__WORK REQUIRED__:
Reproduce all of the material below, substituting "projekto vykdytojas" for every occurrence of "paramos gavėjas" and leaving everything else unchanged. Omit the pictures.

__EXTRACTED MATERIAL__:
↓

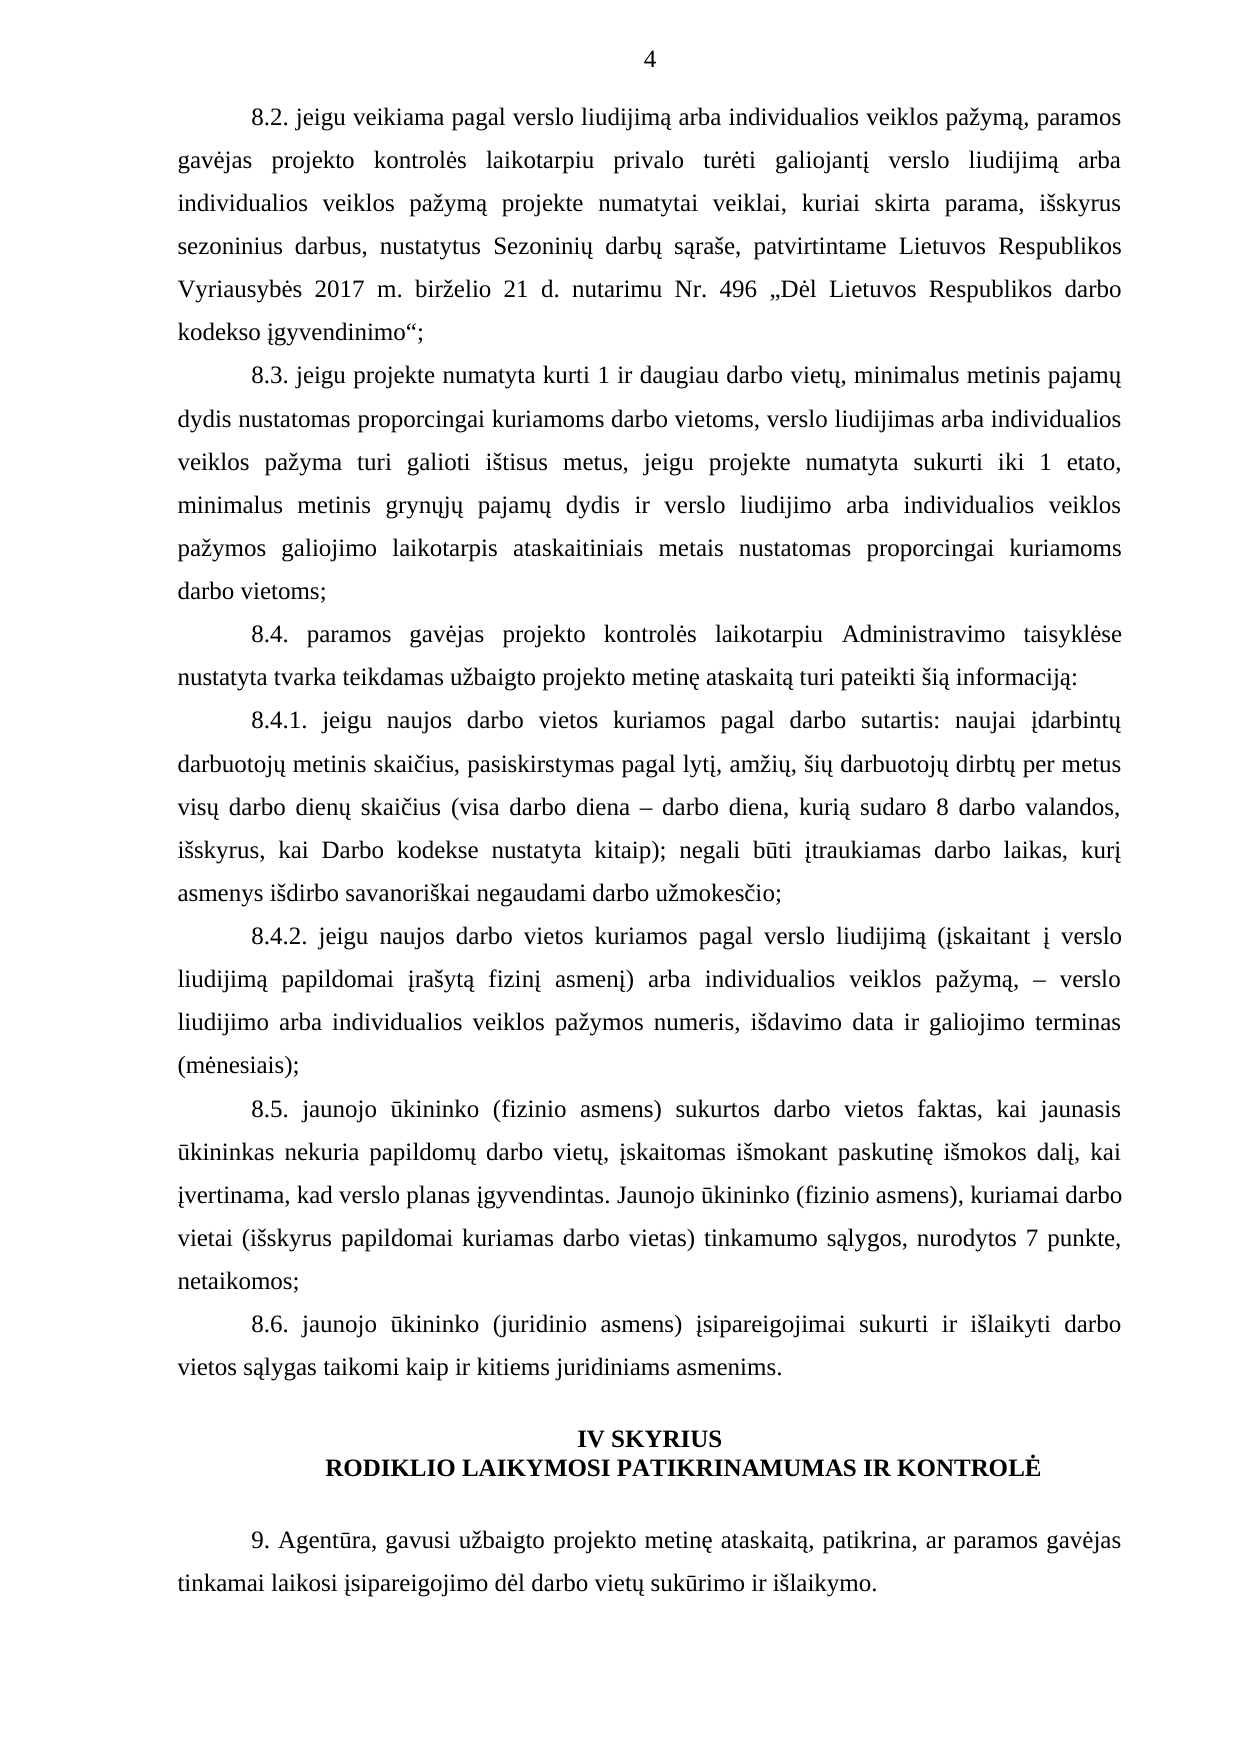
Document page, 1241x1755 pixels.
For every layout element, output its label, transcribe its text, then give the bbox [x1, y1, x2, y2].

text 8.4. paramos gavėjas projekto kontrolės laikotarpiu Administravimo taisyklėse nustatyta tvarka teikdamas užbaigto projekto metinę ataskaitą turi pateikti šią informaciją: [177, 619, 1122, 691]
text 8.5. jaunojo ūkininko (fizinio asmens) sukurtos darbo vietos faktas, kai jaunasis ūkininkas nekuria papildomų darbo vietų, įskaitomas išmokant paskutinę išmokos dalį, kai įvertinama, kad verslo planas įgyvendintas. Jaunojo ūkininko (fizinio asmens), kuriamai darbo vietai (išskyrus papildomai kuriamas darbo vietas) tinkamumo sąlygos, nurodytos 7 punkte, netaikomos; [177, 1094, 1122, 1295]
text 8.4.2. jeigu naujos darbo vietos kuriamos pagal verslo liudijimą (įskaitant į verslo liudijimą papildomai įrašytą fizinį asmenį) arba individualios veiklos pažymą, – verslo liudijimo arba individualios veiklos pažymos numeris, išdavimo data ir galiojimo terminas (mėnesiais); [177, 921, 1122, 1079]
text RODIKLIO LAIKYMOSI PATIKRINAMUMAS IR KONTROLĖ [177, 1453, 1122, 1482]
text 8.6. jaunojo ūkininko (juridinio asmens) įsipareigojimai sukurti ir išlaikyti darbo vietos sąlygas taikomi kaip ir kitiems juridiniams asmenims. [177, 1309, 1122, 1381]
text 8.4.1. jeigu naujos darbo vietos kuriamos pagal darbo sutartis: naujai įdarbintų darbuotojų metinis skaičius, pasiskirstymas pagal lytį, amžių, šių darbuotojų dirbtų per metus visų darbo dienų skaičius (visa darbo diena – darbo diena, kurią sudaro 8 darbo valandos, išskyrus, kai Darbo kodekse nustatyta kitaip); negali būti įtraukiamas darbo laikas, kurį asmenys išdirbo savanoriškai negaudami darbo užmokesčio; [177, 706, 1122, 907]
text 8.2. jeigu veikiama pagal verslo liudijimą arba individualios veiklos pažymą, paramos gavėjas projekto kontrolės laikotarpiu privalo turėti galiojantį verslo liudijimą arba individualios veiklos pažymą projekte numatytai veiklai, kuriai skirta parama, išskyrus sezoninius darbus, nustatytus Sezoninių darbų sąraše, patvirtintame Lietuvos Respublikos Vyriausybės 2017 m. birželio 21 d. nutarimu Nr. 496 „Dėl Lietuvos Respublikos darbo kodekso įgyvendinimo“; [177, 102, 1122, 346]
text 8.3. jeigu projekte numatyta kurti 1 ir daugiau darbo vietų, minimalus metinis pajamų dydis nustatomas proporcingai kuriamoms darbo vietoms, verslo liudijimas arba individualios veiklos pažyma turi galioti ištisus metus, jeigu projekte numatyta sukurti iki 1 etato, minimalus metinis grynųjų pajamų dydis ir verslo liudijimo arba individualios veiklos pažymos galiojimo laikotarpis ataskaitiniais metais nustatomas proporcingai kuriamoms darbo vietoms; [177, 361, 1122, 605]
text 9. Agentūra, gavusi užbaigto projekto metinę ataskaitą, patikrina, ar paramos gavėjas tinkamai laikosi įsipareigojimo dėl darbo vietų sukūrimo ir išlaikymo. [177, 1525, 1122, 1597]
text IV SKYRIUS [177, 1424, 1122, 1453]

↑

__COMPLETED TASK__:
Document page, 1241x1755 pixels.
For every layout element, output its label, transcribe its text, then give the bbox [x1, y1, x2, y2].

text 8.4. projekto vykdytojas projekto kontrolės laikotarpiu Administravimo taisyklėse nustatyta tvarka teikdamas užbaigto projekto metinę ataskaitą turi pateikti šią informaciją: [177, 619, 1122, 691]
text 8.5. jaunojo ūkininko (fizinio asmens) sukurtos darbo vietos faktas, kai jaunasis ūkininkas nekuria papildomų darbo vietų, įskaitomas išmokant paskutinę išmokos dalį, kai įvertinama, kad verslo planas įgyvendintas. Jaunojo ūkininko (fizinio asmens), kuriamai darbo vietai (išskyrus papildomai kuriamas darbo vietas) tinkamumo sąlygos, nurodytos 7 punkte, netaikomos; [177, 1094, 1122, 1295]
text 8.4.2. jeigu naujos darbo vietos kuriamos pagal verslo liudijimą (įskaitant į verslo liudijimą papildomai įrašytą fizinį asmenį) arba individualios veiklos pažymą, – verslo liudijimo arba individualios veiklos pažymos numeris, išdavimo data ir galiojimo terminas (mėnesiais); [177, 921, 1122, 1079]
text RODIKLIO LAIKYMOSI PATIKRINAMUMAS IR KONTROLĖ [177, 1453, 1122, 1482]
text 8.6. jaunojo ūkininko (juridinio asmens) įsipareigojimai sukurti ir išlaikyti darbo vietos sąlygas taikomi kaip ir kitiems juridiniams asmenims. [177, 1309, 1122, 1381]
text 8.4.1. jeigu naujos darbo vietos kuriamos pagal darbo sutartis: naujai įdarbintų darbuotojų metinis skaičius, pasiskirstymas pagal lytį, amžių, šių darbuotojų dirbtų per metus visų darbo dienų skaičius (visa darbo diena – darbo diena, kurią sudaro 8 darbo valandos, išskyrus, kai Darbo kodekse nustatyta kitaip); negali būti įtraukiamas darbo laikas, kurį asmenys išdirbo savanoriškai negaudami darbo užmokesčio; [177, 706, 1122, 907]
text 8.2. jeigu veikiama pagal verslo liudijimą arba individualios veiklos pažymą, projekto vykdytojas projekto kontrolės laikotarpiu privalo turėti galiojantį verslo liudijimą arba individualios veiklos pažymą projekte numatytai veiklai, kuriai skirta parama, išskyrus sezoninius darbus, nustatytus Sezoninių darbų sąraše, patvirtintame Lietuvos Respublikos Vyriausybės 2017 m. birželio 21 d. nutarimu Nr. 496 „Dėl Lietuvos Respublikos darbo kodekso įgyvendinimo“; [177, 102, 1122, 346]
text 8.3. jeigu projekte numatyta kurti 1 ir daugiau darbo vietų, minimalus metinis pajamų dydis nustatomas proporcingai kuriamoms darbo vietoms, verslo liudijimas arba individualios veiklos pažyma turi galioti ištisus metus, jeigu projekte numatyta sukurti iki 1 etato, minimalus metinis grynųjų pajamų dydis ir verslo liudijimo arba individualios veiklos pažymos galiojimo laikotarpis ataskaitiniais metais nustatomas proporcingai kuriamoms darbo vietoms; [177, 361, 1122, 605]
text 9. Agentūra, gavusi užbaigto projekto metinę ataskaitą, patikrina, ar projekto vykdytojas tinkamai laikosi įsipareigojimo dėl darbo vietų sukūrimo ir išlaikymo. [177, 1525, 1122, 1597]
text IV SKYRIUS [177, 1424, 1122, 1453]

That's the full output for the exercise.